If they ask for a moat they will get it, the government can simply require licensing for hardware required to run any model comparable to the cloud ones (for "national security"). good local models will only be used by .01% who are crazy neckbeards running servers in their basement and even then they will suck compared to cloud ones.
They are going to want to profit from their resources expended eventually and when they do, that will end.
I had a much longer post here initially. Deleted it because I got tired of mental gymnastics required to follow the author's thought process. Instead, here are the salient parts of my response:
----
The only way I can read the section on the mechanical tomato harvester is that they would rather have 32,000 people picking tomatoes than doing literally anything else. There are very good reasons that phone companies haven't employed people as switchboard operators for a nearly century. It isn't a valuable or useful way to spend a person's time.
As a young adult, I worked in a distribution center filling orders by picking products from a shelf and placing them in bins. It was incredibly boring but also physically demanding. Pick the correct number of items ordered, push the button. Pick the next number of items ordered for the next product, push the button. When the order is complete, start on the next bin. Repeat as fast as possible without making any mistakes.

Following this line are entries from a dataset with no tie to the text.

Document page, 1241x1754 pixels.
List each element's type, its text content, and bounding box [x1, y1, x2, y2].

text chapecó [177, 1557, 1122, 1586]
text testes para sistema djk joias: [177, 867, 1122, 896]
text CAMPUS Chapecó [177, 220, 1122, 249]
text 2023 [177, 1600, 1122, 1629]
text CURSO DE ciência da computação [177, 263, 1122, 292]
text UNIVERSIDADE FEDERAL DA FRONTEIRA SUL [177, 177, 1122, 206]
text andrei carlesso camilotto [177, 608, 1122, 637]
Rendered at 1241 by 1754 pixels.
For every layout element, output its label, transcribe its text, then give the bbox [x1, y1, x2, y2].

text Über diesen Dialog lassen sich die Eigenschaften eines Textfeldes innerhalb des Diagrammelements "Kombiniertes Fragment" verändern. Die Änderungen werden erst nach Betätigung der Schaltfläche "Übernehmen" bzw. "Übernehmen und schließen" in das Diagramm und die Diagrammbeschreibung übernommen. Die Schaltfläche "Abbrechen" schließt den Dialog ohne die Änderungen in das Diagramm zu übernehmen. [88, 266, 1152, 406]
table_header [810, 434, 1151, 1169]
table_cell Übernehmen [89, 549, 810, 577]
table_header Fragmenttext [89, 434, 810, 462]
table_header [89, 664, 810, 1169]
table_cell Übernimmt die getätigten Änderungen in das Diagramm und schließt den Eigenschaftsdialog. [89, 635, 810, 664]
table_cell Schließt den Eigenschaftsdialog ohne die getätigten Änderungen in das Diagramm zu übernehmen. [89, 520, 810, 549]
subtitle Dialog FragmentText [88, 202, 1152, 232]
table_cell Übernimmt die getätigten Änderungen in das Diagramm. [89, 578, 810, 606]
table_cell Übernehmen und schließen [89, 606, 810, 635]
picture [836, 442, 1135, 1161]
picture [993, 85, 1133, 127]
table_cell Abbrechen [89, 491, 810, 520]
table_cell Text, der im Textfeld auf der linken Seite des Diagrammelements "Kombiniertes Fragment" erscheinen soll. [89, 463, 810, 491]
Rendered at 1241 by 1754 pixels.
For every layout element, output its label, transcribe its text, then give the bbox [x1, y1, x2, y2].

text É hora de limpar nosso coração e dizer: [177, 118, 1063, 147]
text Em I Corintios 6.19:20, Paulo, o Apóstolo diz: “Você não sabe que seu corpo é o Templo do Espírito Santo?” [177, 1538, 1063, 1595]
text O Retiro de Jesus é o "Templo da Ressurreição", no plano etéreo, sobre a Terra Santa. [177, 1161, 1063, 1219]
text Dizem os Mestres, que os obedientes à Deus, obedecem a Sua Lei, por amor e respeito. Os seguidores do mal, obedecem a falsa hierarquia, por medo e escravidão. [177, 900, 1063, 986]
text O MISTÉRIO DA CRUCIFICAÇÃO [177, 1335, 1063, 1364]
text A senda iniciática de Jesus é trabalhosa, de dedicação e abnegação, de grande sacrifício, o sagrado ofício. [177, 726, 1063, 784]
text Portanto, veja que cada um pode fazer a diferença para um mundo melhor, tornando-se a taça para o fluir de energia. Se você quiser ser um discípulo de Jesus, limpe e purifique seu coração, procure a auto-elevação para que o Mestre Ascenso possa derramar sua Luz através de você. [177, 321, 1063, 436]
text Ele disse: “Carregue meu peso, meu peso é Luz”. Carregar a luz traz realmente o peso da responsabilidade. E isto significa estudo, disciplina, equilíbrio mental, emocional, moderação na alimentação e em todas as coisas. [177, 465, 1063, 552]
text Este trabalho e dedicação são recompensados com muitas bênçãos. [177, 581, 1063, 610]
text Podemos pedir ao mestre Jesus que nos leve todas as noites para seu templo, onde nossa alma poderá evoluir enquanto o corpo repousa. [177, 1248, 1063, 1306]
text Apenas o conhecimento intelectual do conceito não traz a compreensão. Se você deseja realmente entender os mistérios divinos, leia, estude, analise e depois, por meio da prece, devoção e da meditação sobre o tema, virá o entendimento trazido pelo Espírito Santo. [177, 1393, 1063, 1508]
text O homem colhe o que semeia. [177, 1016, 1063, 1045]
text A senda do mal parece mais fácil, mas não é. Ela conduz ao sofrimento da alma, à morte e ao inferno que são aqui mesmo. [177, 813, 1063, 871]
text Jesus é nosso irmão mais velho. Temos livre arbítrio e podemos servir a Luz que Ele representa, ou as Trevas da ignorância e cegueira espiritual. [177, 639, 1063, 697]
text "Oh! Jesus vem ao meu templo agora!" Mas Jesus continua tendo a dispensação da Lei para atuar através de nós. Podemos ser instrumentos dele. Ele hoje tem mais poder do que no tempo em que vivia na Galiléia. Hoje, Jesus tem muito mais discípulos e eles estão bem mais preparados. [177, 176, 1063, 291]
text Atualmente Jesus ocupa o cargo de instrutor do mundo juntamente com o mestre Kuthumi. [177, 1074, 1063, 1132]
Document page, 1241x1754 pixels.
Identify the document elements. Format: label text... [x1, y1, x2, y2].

It was SO draining to meet quota. After a few weeks, I didn't have to put any conscious effort in. Like driving a car, the process became automatic. I could think about other things while counting and pushing buttons. Thinking about things like how trivial this job would be to automate, so I didn't have to do this wasteful energy expenditure.
I quit that job after about 6 months, beginning my career in IT. But I gained a passionate hate for menial labor that can be automated with some upfront investment. I wouldn't want to pick tomatoes, either. The tomato harvesting machine is a miracle.
If this is the basis of calling technology inherently political, and using "inherently political" to cast a negative light on technology, then I have to call it out as hopelessly dystopian to not want "political technology". Namely fewer automated machines and more people doing menial labor.